▸ **STATED PROBLEM**
Rewrite every line of the records below, changing "scientific name" to "species" wherever it appears and keeping everything else the same; leave the pictures out.

▸ **RECORDS SHOWN**
◆ ◆ ◆

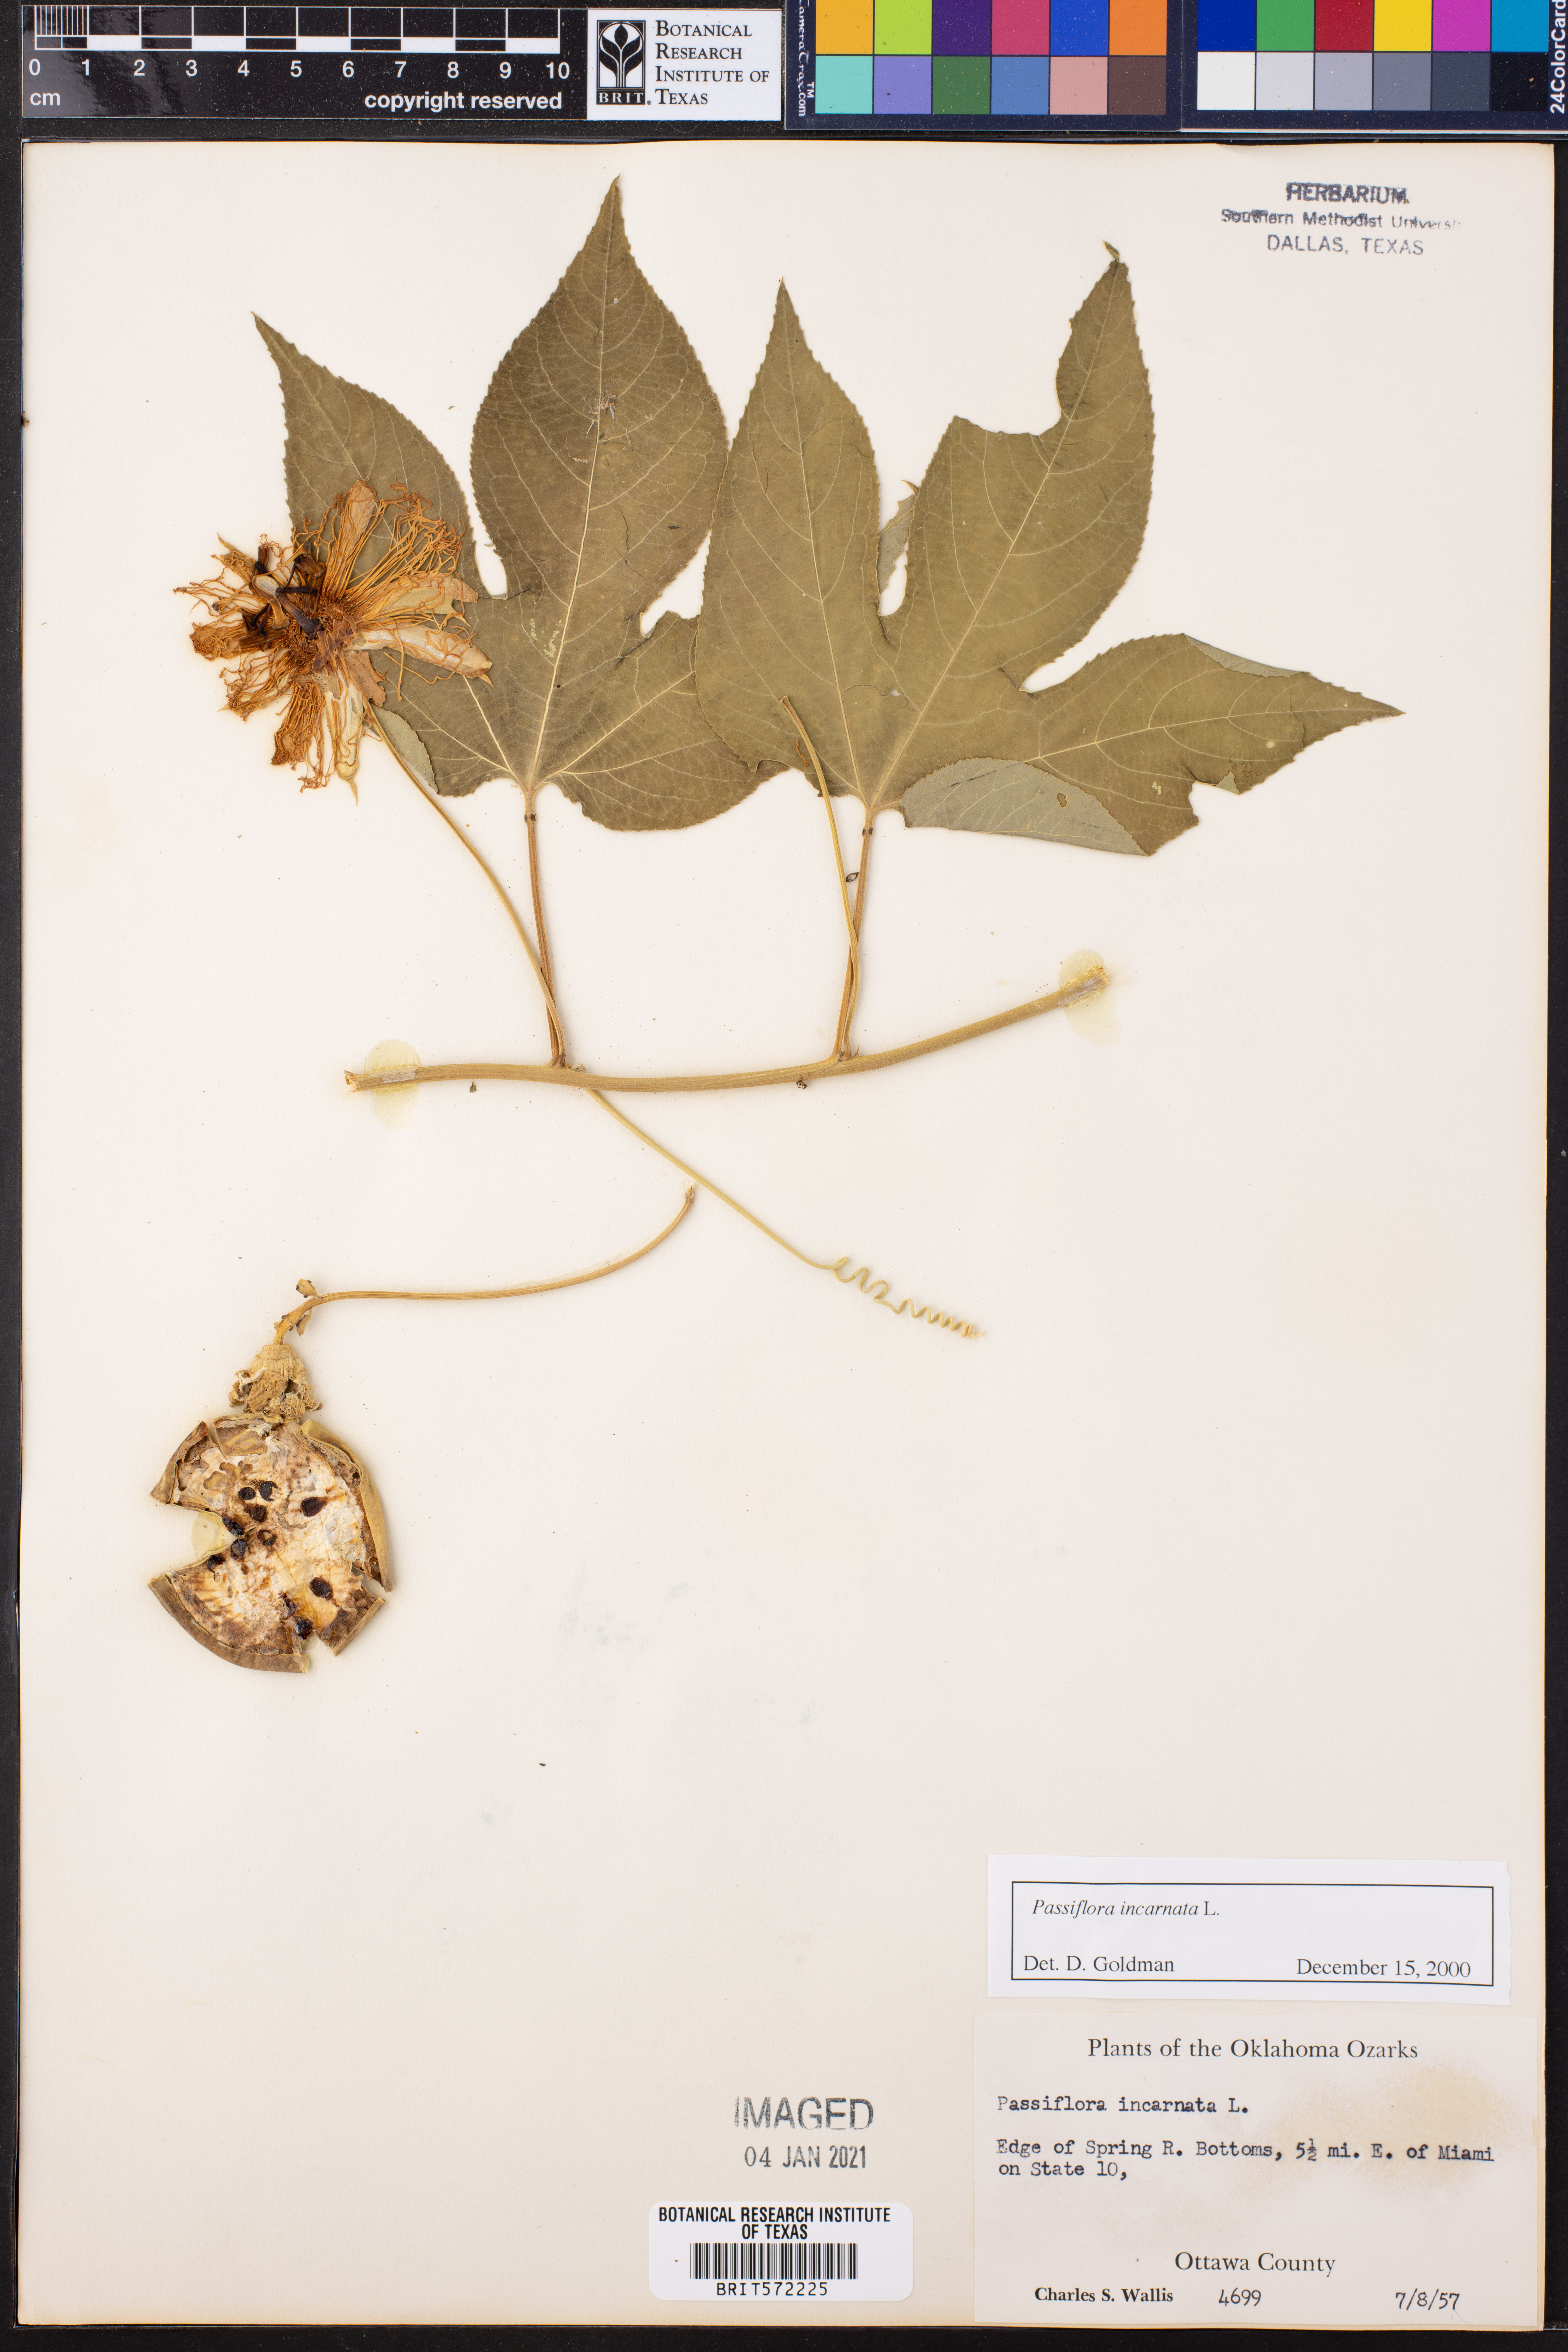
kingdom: Plantae
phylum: Tracheophyta
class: Magnoliopsida
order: Malpighiales
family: Passifloraceae
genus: Passiflora
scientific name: Passiflora incarnata
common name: Apricot-vine
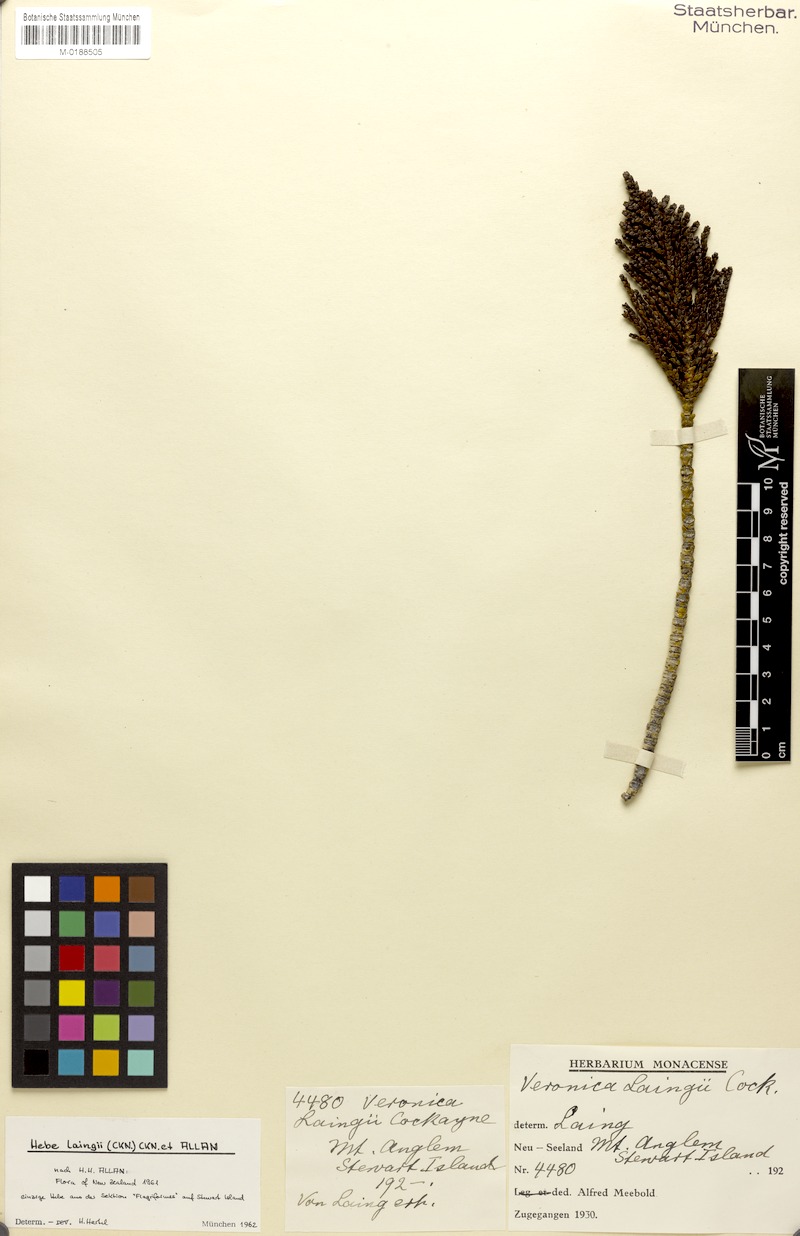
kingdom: Plantae
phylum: Tracheophyta
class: Magnoliopsida
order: Lamiales
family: Plantaginaceae
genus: Veronica
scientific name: Veronica hectorii
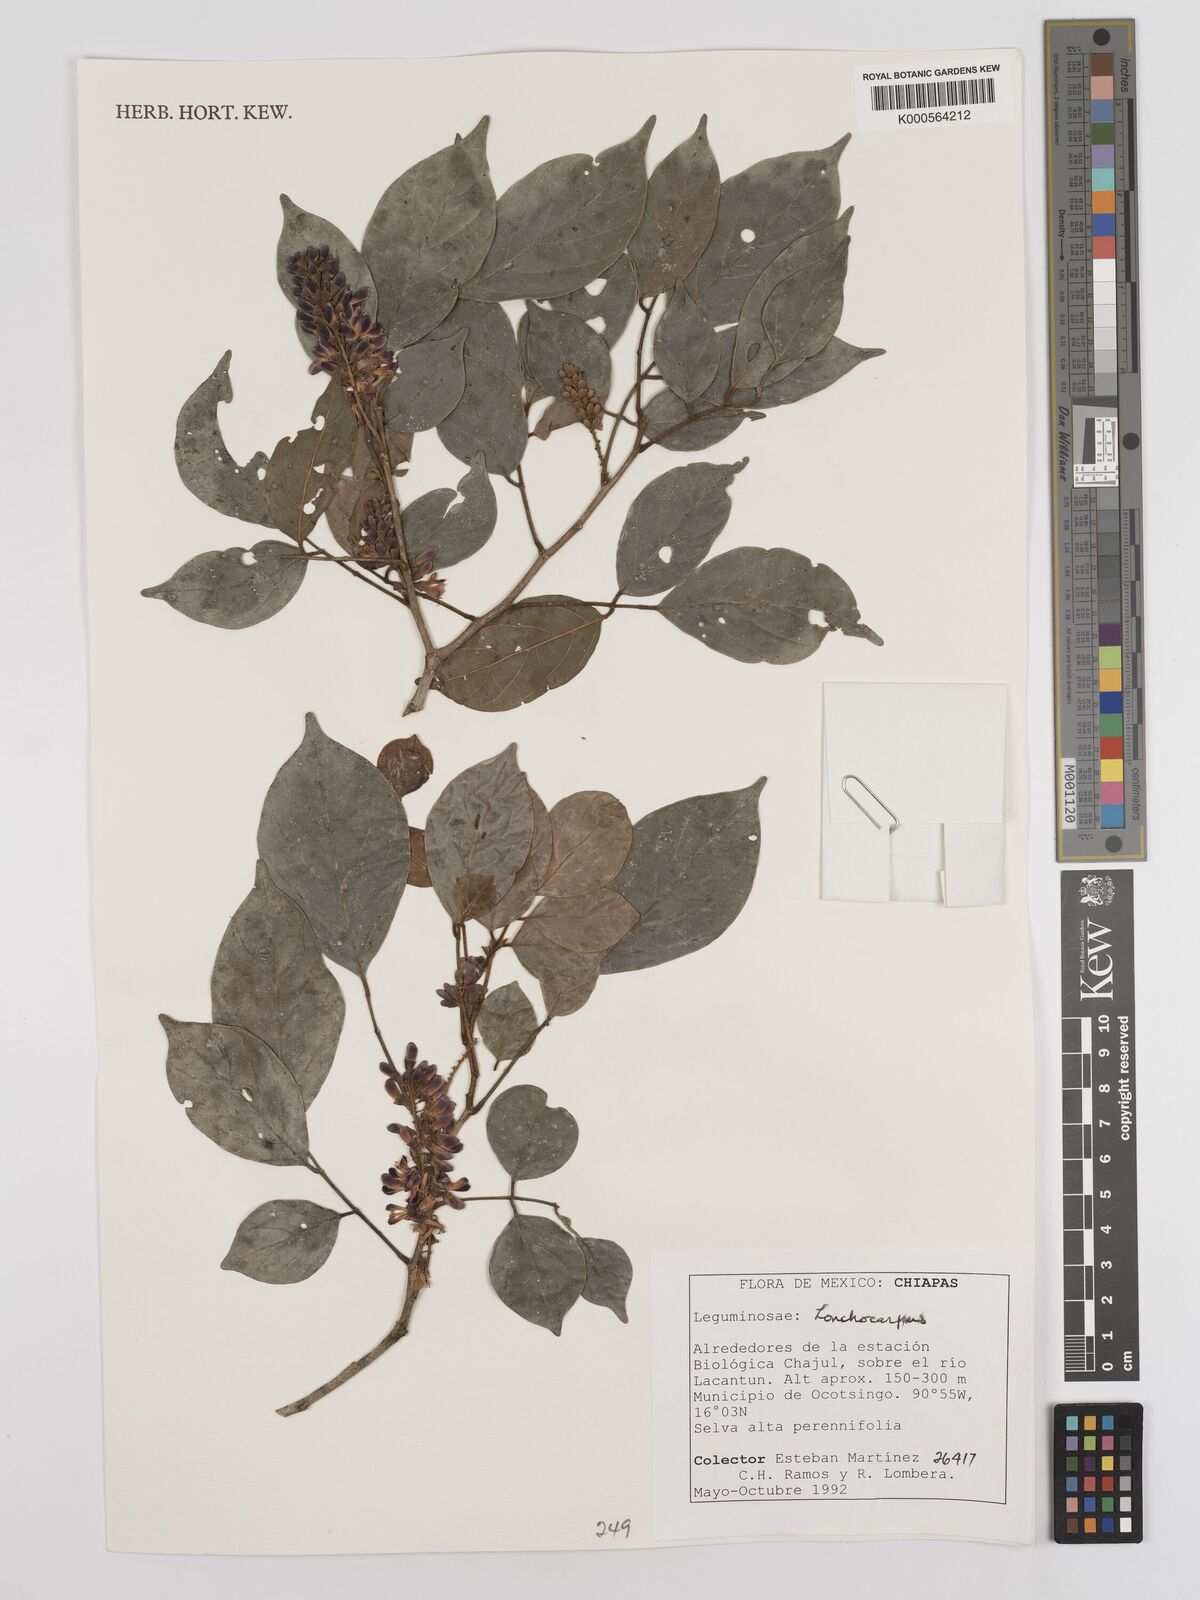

◆ ◆ ◆

▸ **RESPONSE TO THIS EXERCISE**
kingdom: Plantae
phylum: Tracheophyta
class: Magnoliopsida
order: Malpighiales
family: Passifloraceae
genus: Passiflora
species: Passiflora incarnata
common name: Apricot-vine
kingdom: Plantae
phylum: Tracheophyta
class: Magnoliopsida
order: Lamiales
family: Plantaginaceae
genus: Veronica
species: Veronica hectorii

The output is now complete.